Le Journal de Montreal - Weekend
LES JEUX DE L’AMOUR ET DE L’ARGENT
Ceux qui ont vu Wall Street : l’argent ne dort jamais se souviennent de la scène où Gordon Gekko explique à Jacob que la Tulipomanie a été la première bulle spéculative de l’histoire de la finance. C’est ce sujet qu’aborde Tulip Fever, mêlant à cette fièvre monétaire des histoires d’amour « contaminées » par ce désir de faire de l’argent.
Drame historique réalisé par Justin Chadwick, Tulip Fever est tiré du roman éponyme de Deborah Moggach, prolifique auteure britannique. Raconté par Maria (Holliday Grainger) en voix hors champ, le long métrage de 107 minutes suit Sophia (Alicia Vikander), orpheline qui épouse Cornelis Sandvoort (Christoph Waltz) afin de permettre à ses frères et soeurs de rallier de nouveau le continent américain. Car nous sommes en 1631, à Amsterdam, aux Pays-Bas, époque à laquelle les femmes n’ont quasiment aucun droit.
Le mariage n’est ni heureux ni malheureux — Sophia n’aime pas Cornelis, même si elle éprouve pour lui de l’affection née de leur vie commune —, la jeune femme se contente de son sort. Une ombre pèse néanmoins sur cette union, Sophia ne parvenant pas à donner un fils à son époux.
C’est dans cette atmosphère vaguement malsaine que Cornelis décide d’embaucher Jan Van Loos (Dane DeHaan), peintre de son état, afin qu’il réalise le portrait du couple.
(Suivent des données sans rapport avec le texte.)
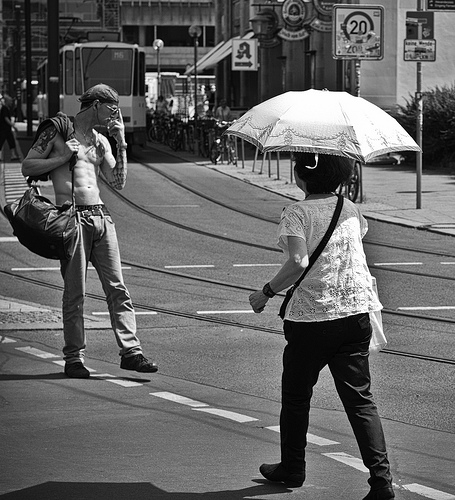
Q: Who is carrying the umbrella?
A: The people are carrying the umbrella.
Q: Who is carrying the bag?
A: The people are carrying the bag.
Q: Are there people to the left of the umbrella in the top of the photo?
A: Yes, there are people to the left of the umbrella.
Et Sophia et Jan tombent éperdument amoureux l’un de l’autre.
RÉFÉRENCES HISTORIQUES
Le film, qui a mis 20 ans à voir le jour, est truffé de références historiques passionnantes, tels les détails de la Tulipomanie ou encore l’explication du prix élevé de l’aigue-marine, teinture de vêtements la plus rare. Sachant que Deborah Moggach a contribué au scénario, on imagine donc sans peine l’amplitude de détails du roman. Ce foisonnement se traduit, à l’écran dans les décors de la demeure de Cornelis et Sophia, les costumes, les scènes d’extérieur le long des canaux et du port d’Amsterdam, la taverne dans laquelle se tiennent les enchères des bulbes de tulipes (fleur originaire d’Espagne, d’Afrique du Nord et du Levant), les femmes qui fument une espèce de pipe, l’importation des épices orientales qui font des Pays-Bas la première puissance européenne de l’époque, etc.
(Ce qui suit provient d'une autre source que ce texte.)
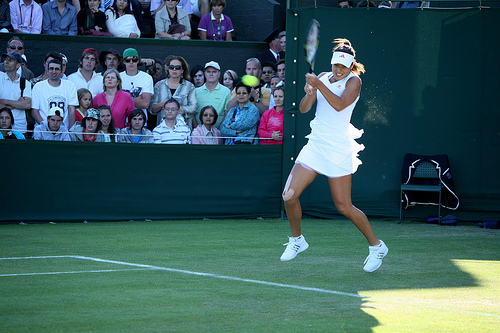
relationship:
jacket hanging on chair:
[398, 151, 458, 211] [397, 150, 447, 221]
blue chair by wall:
[395, 151, 458, 218] [285, 2, 497, 222]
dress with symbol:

Dans ce Tulip Fever peuplé de personnages secondaires, les cinéphiles reconnaîtront Zach Galifianakis en ami de Jan, Judi Dench en abbesse, Cara Delevingne en spéculatrice, Tom Hollander en médecin, Kevin McKidd en homme d’affaires… et même Cressida Bonas, l’ex petite amie du prince Harry.
Les amateurs de films historiques y trouveront de quoi piquer leur curiosité (et se plonger dans le roman) et les amateurs d’histoires d’amour tragiques apprécieront le sort de Maria, Sophia, Jan et Cornelis.